**Problem description:**
What you return must match the listing below line for line, minus its pictures.

**Input data:**
++++

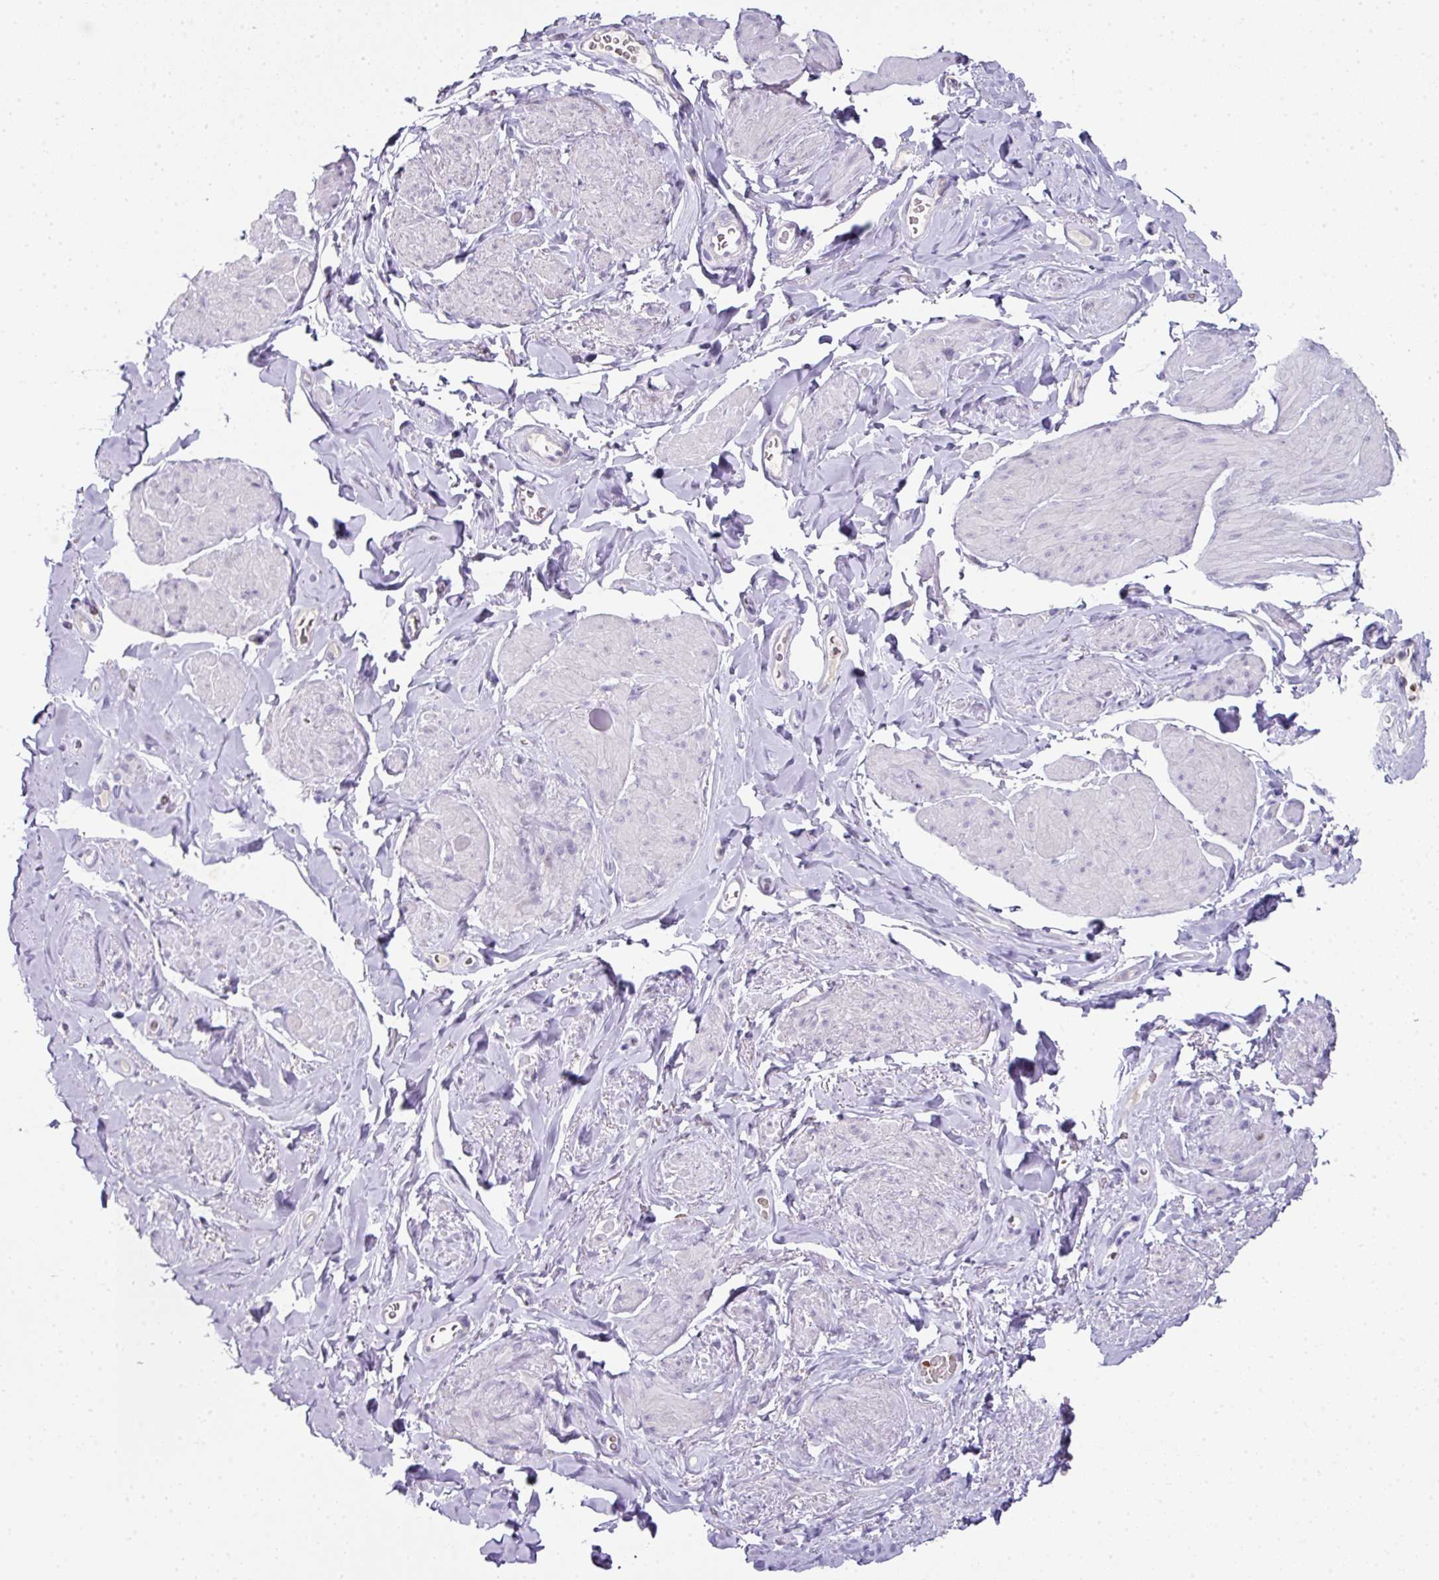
{"staining": {"intensity": "negative", "quantity": "none", "location": "none"}, "tissue": "smooth muscle", "cell_type": "Smooth muscle cells", "image_type": "normal", "snomed": [{"axis": "morphology", "description": "Normal tissue, NOS"}, {"axis": "topography", "description": "Smooth muscle"}, {"axis": "topography", "description": "Peripheral nerve tissue"}], "caption": "Protein analysis of unremarkable smooth muscle exhibits no significant staining in smooth muscle cells. Brightfield microscopy of IHC stained with DAB (brown) and hematoxylin (blue), captured at high magnification.", "gene": "ANKRD18A", "patient": {"sex": "male", "age": 69}}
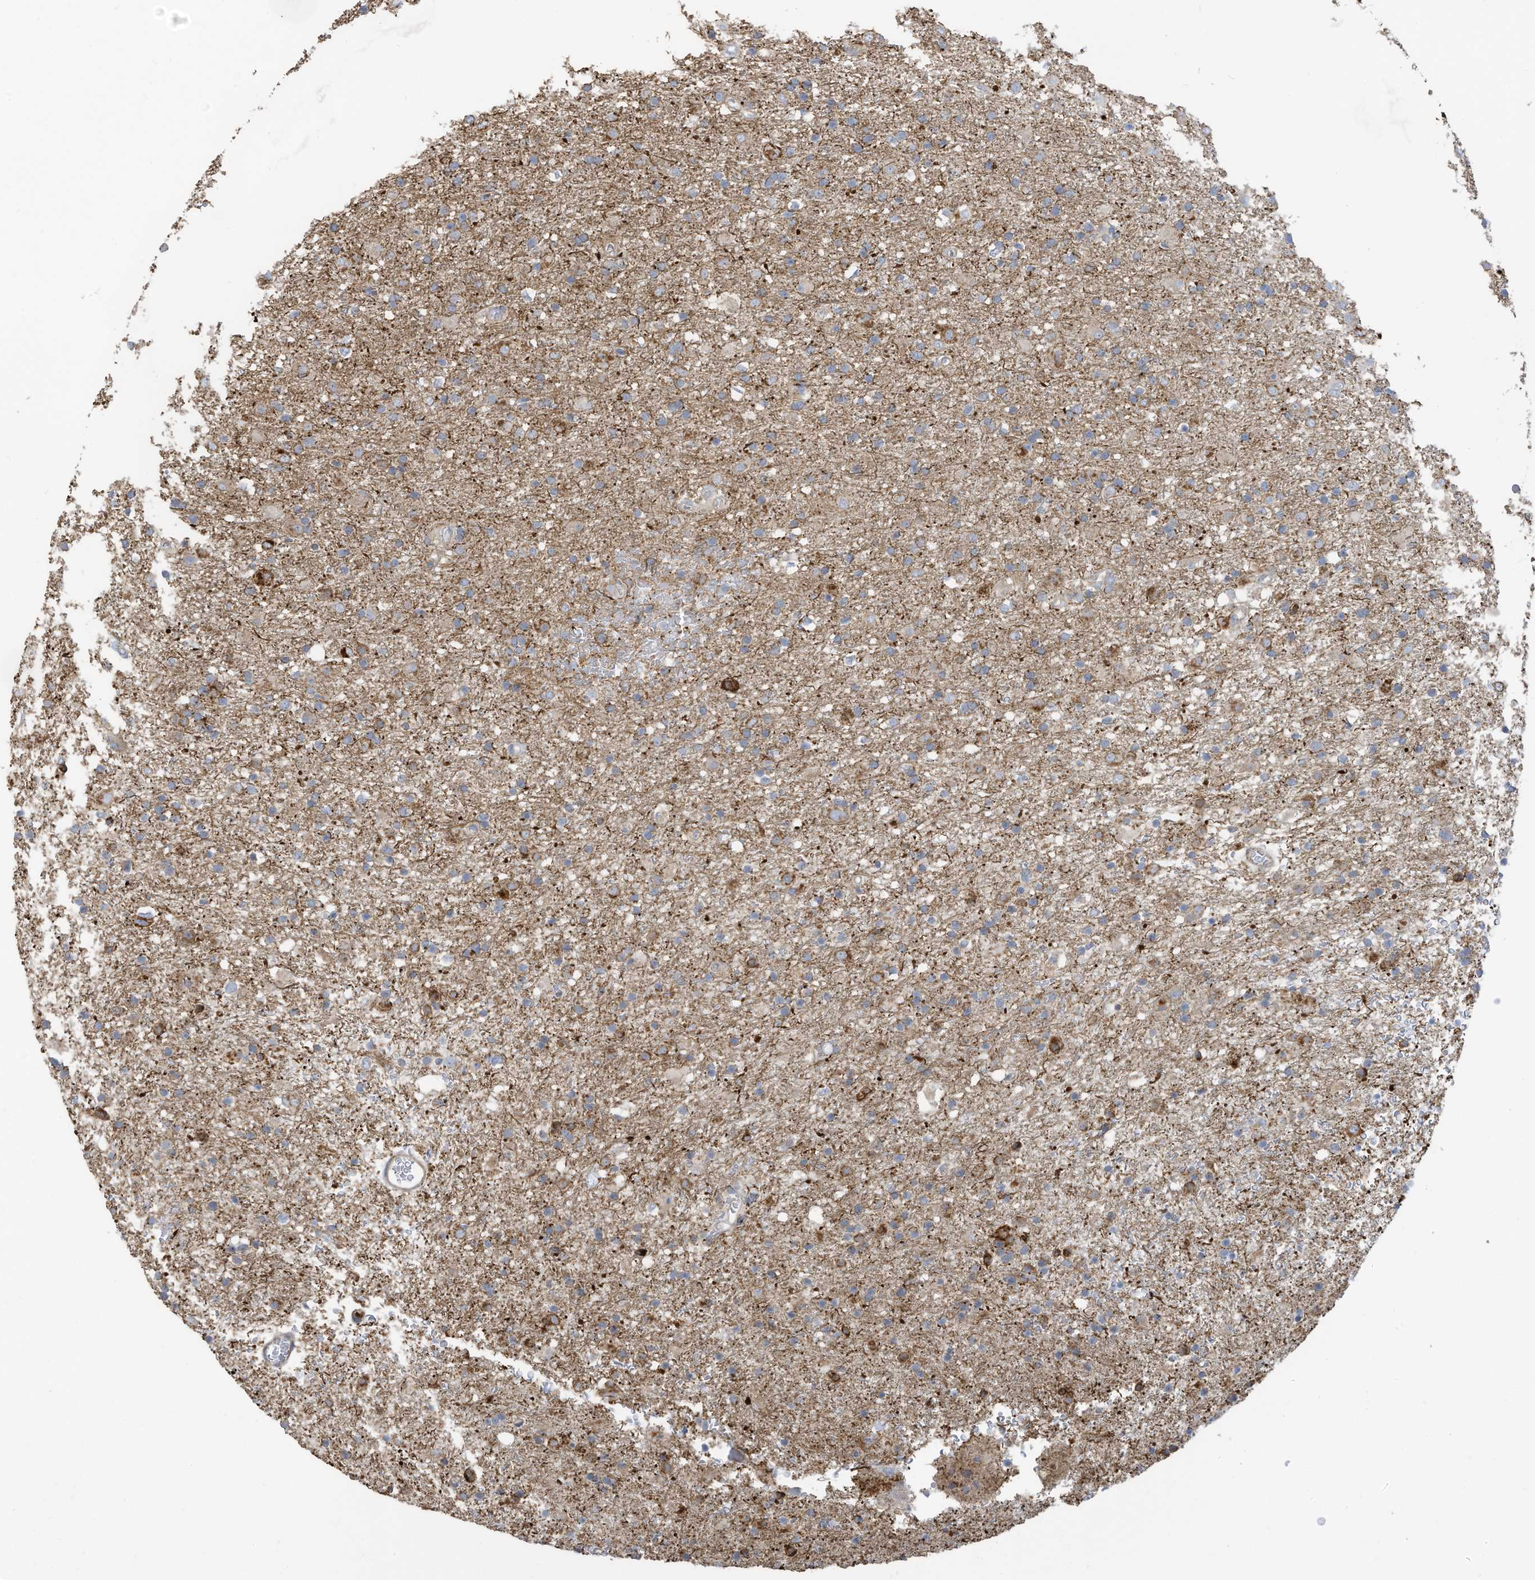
{"staining": {"intensity": "negative", "quantity": "none", "location": "none"}, "tissue": "glioma", "cell_type": "Tumor cells", "image_type": "cancer", "snomed": [{"axis": "morphology", "description": "Glioma, malignant, Low grade"}, {"axis": "topography", "description": "Brain"}], "caption": "Glioma was stained to show a protein in brown. There is no significant staining in tumor cells.", "gene": "GTPBP2", "patient": {"sex": "male", "age": 65}}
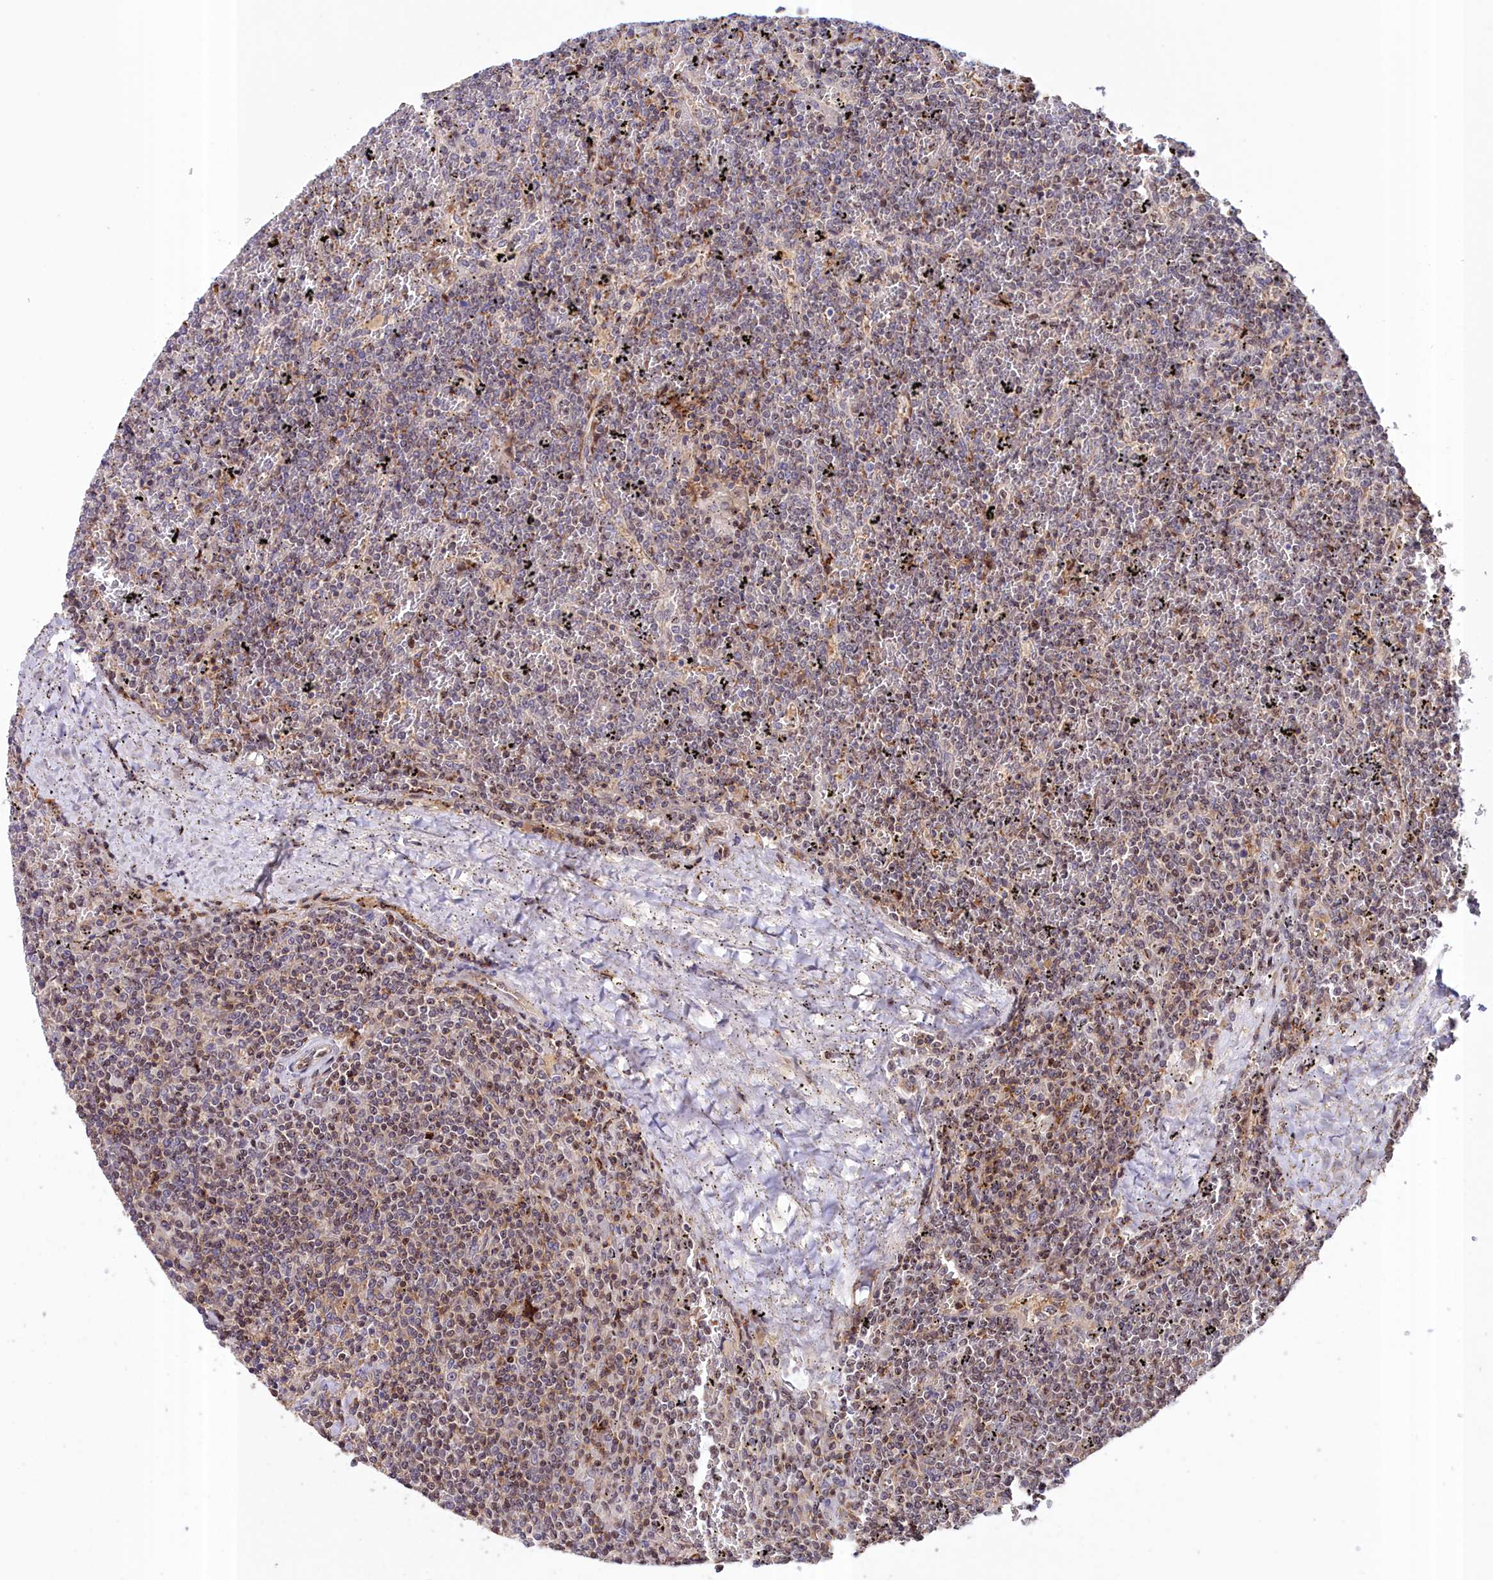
{"staining": {"intensity": "weak", "quantity": "25%-75%", "location": "cytoplasmic/membranous,nuclear"}, "tissue": "lymphoma", "cell_type": "Tumor cells", "image_type": "cancer", "snomed": [{"axis": "morphology", "description": "Malignant lymphoma, non-Hodgkin's type, Low grade"}, {"axis": "topography", "description": "Spleen"}], "caption": "A brown stain shows weak cytoplasmic/membranous and nuclear positivity of a protein in human low-grade malignant lymphoma, non-Hodgkin's type tumor cells.", "gene": "NEURL4", "patient": {"sex": "female", "age": 19}}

++++

**Written solution:**
{"staining": {"intensity": "negative", "quantity": "none", "location": "none"}, "tissue": "smooth muscle", "cell_type": "Smooth muscle cells", "image_type": "normal", "snomed": [{"axis": "morphology", "description": "Normal tissue, NOS"}, {"axis": "topography", "description": "Smooth muscle"}, {"axis": "topography", "description": "Peripheral nerve tissue"}], "caption": "Protein analysis of unremarkable smooth muscle exhibits no significant staining in smooth muscle cells. Brightfield microscopy of IHC stained with DAB (brown) and hematoxylin (blue), captured at high magnification.", "gene": "ANKRD18A", "patient": {"sex": "male", "age": 69}}
{"staining": {"intensity": "negative", "quantity": "none", "location": "none"}, "tissue": "glioma", "cell_type": "Tumor cells", "image_type": "cancer", "snomed": [{"axis": "morphology", "description": "Glioma, malignant, Low grade"}, {"axis": "topography", "description": "Brain"}], "caption": "Glioma was stained to show a protein in brown. There is no significant staining in tumor cells.", "gene": "GTPBP2", "patient": {"sex": "male", "age": 65}}
{"staining": {"intensity": "weak", "quantity": "25%-75%", "location": "cytoplasmic/membranous,nuclear"}, "tissue": "lymphoma", "cell_type": "Tumor cells", "image_type": "cancer", "snomed": [{"axis": "morphology", "description": "Malignant lymphoma, non-Hodgkin's type, Low grade"}, {"axis": "topography", "description": "Spleen"}], "caption": "A brown stain shows weak cytoplasmic/membranous and nuclear positivity of a protein in human low-grade malignant lymphoma, non-Hodgkin's type tumor cells.", "gene": "NEURL4", "patient": {"sex": "female", "age": 19}}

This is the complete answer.